Me encontré a mi ex del instituto y terminamos cogiendo como conejos en un hotel de la mala muerte.
Mi vecino guapo me arregló la electricidad. Le pagué con una mamada hasta que se vino en mis tetas y me dijo que vuelva cuando quiera.
Fui al doctor por gripe y terminé cogiendo con él en la camilla. Me puso una inyección, pero la segunda con su verga adentro.
Mi hermana decía que su ex la cogía riquísimo por su verga gruesa. Tuve que comprobarlo yo misma. No exageraba. Lo repetimos varias veces a escondidas.
Una vez salí con un tipo insistente, terminé en su casa y me encontré con una verga enorme. Me dolió pero después lo disfruté.
No tenía para el alquiler, así que me puse un short corto y se lo pagué a mi casero con sexo. El viejo aguantó más de lo que creía y me perdonó la deuda.
En una fiesta familiar, mi ex y yo nos fuimos a coger. Su tío nos espió y me vio las tetas rebotar, pude ver como se masturbaba y eso me prendió más.
Mi supervisor casado me paga por videos hot. Le mando clips masturbándome con mi vibrador y él se corre viéndolos. Es nuestro secreto sucio.

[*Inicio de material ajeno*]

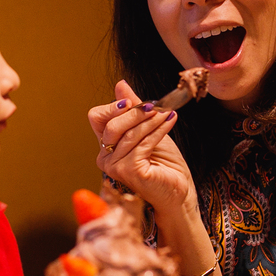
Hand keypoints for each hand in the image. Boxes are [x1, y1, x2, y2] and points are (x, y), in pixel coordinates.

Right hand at [87, 79, 197, 211]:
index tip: (133, 102)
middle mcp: (105, 157)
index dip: (113, 107)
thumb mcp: (148, 128)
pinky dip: (158, 130)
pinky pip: (142, 144)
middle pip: (112, 125)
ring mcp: (115, 167)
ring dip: (150, 120)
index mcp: (106, 145)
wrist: (179, 191)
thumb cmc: (164, 163)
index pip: (97, 117)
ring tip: (167, 113)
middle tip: (155, 106)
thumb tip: (120, 84)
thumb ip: (134, 108)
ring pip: (129, 134)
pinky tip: (170, 121)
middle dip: (135, 113)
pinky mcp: (128, 171)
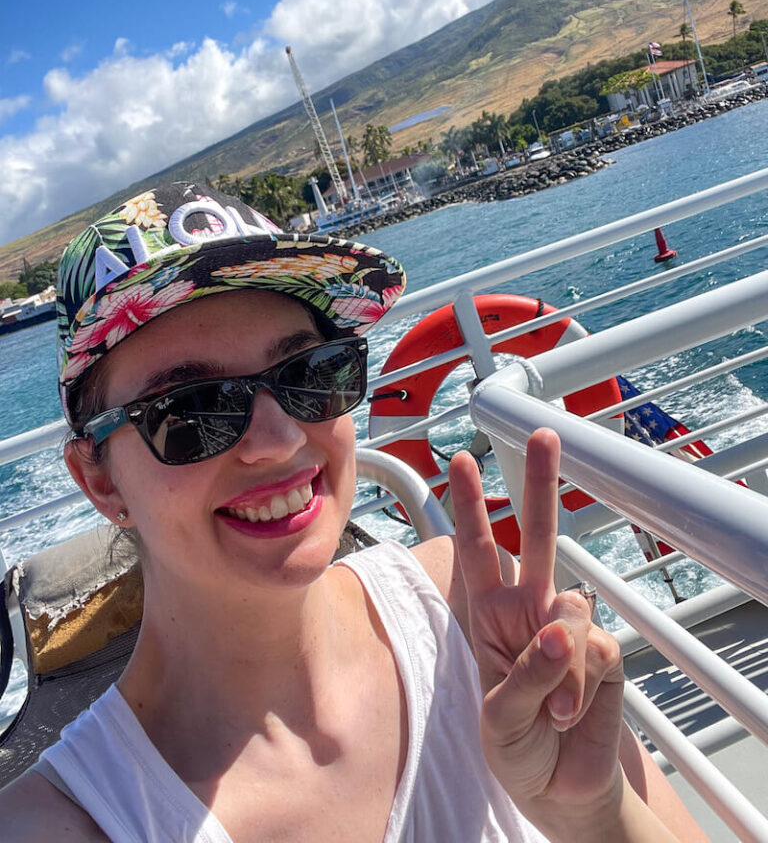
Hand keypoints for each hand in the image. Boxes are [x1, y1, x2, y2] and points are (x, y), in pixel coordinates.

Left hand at [449, 428, 624, 824]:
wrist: (558, 790)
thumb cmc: (514, 747)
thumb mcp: (496, 717)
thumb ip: (525, 673)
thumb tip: (561, 632)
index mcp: (490, 614)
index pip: (478, 551)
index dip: (470, 507)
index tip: (460, 461)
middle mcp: (531, 610)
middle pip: (538, 535)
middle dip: (540, 483)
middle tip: (543, 434)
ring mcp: (569, 629)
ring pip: (571, 608)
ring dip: (557, 666)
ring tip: (549, 711)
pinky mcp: (603, 655)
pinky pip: (595, 651)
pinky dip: (579, 689)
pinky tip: (570, 715)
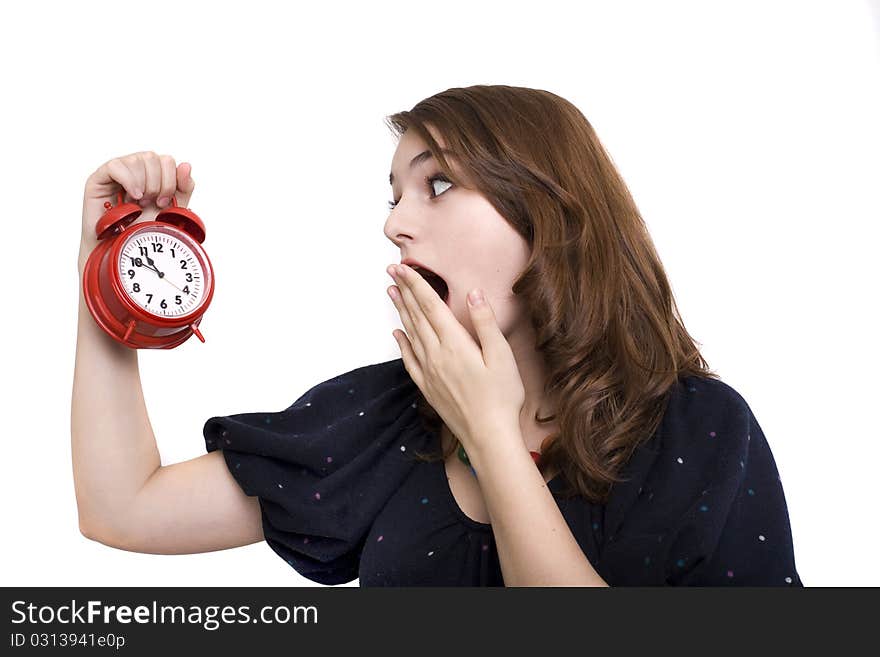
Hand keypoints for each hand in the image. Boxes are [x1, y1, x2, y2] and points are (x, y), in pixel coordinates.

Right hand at [80, 152, 194, 270]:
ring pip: (137, 160)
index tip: (164, 202)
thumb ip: (183, 188)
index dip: (170, 180)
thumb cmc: (143, 231)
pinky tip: (132, 198)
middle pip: (153, 157)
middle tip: (151, 204)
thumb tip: (186, 165)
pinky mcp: (99, 179)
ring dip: (143, 185)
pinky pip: (116, 166)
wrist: (123, 250)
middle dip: (158, 184)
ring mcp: (117, 173)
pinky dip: (129, 181)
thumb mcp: (173, 210)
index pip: (167, 160)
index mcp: (153, 175)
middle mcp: (136, 171)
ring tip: (139, 204)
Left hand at [386, 263, 525, 456]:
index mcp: (455, 344)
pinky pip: (409, 360)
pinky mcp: (428, 387)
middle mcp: (436, 355)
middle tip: (392, 272)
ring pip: (410, 334)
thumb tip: (474, 293)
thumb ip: (485, 323)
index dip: (415, 284)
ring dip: (400, 311)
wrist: (488, 436)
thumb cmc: (501, 397)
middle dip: (404, 291)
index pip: (430, 306)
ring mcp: (430, 372)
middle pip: (416, 316)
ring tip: (391, 293)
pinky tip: (397, 334)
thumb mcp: (502, 356)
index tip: (402, 267)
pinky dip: (401, 344)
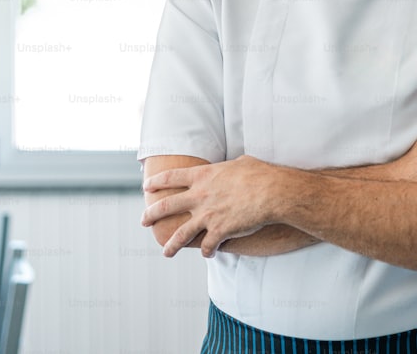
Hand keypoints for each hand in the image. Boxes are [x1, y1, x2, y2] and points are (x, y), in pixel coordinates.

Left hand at [141, 155, 280, 257]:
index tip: (146, 187)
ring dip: (171, 245)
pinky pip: (206, 246)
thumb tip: (233, 166)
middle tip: (143, 221)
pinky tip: (208, 253)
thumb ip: (229, 168)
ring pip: (180, 234)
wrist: (273, 193)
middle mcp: (200, 196)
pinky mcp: (219, 231)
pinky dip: (206, 251)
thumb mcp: (241, 163)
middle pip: (166, 206)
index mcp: (203, 176)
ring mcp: (207, 215)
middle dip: (151, 214)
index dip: (156, 182)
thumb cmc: (261, 174)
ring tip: (166, 252)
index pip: (171, 177)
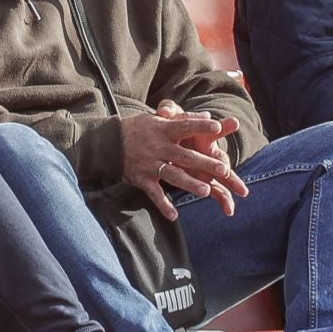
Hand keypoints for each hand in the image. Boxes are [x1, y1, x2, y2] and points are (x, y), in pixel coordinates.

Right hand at [121, 108, 247, 220]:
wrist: (108, 142)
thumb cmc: (139, 129)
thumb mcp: (158, 119)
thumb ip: (183, 118)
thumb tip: (207, 115)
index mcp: (163, 130)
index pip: (185, 126)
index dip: (200, 127)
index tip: (218, 127)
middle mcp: (158, 147)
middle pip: (185, 156)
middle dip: (204, 163)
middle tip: (224, 170)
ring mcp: (150, 164)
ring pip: (173, 175)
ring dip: (189, 184)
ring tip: (206, 191)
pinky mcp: (142, 179)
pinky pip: (154, 193)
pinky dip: (163, 205)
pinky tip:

En mi fiesta, mi nuevo vecino me siguió al baño. Mientras su novia estaba en la sala, me folló la boca contra la pared y me llenó las tetas de leche. Ahora, a través de la pared, oigo cómo se coge a ella y pienso en cómo haré que me oiga a mí.
Una semana después de la competencia, él estaba en mi puerta: el vecino cuyo gruñido respondió a mis gritos. Su excusa del azúcar fue ridícula, pero la tensión no.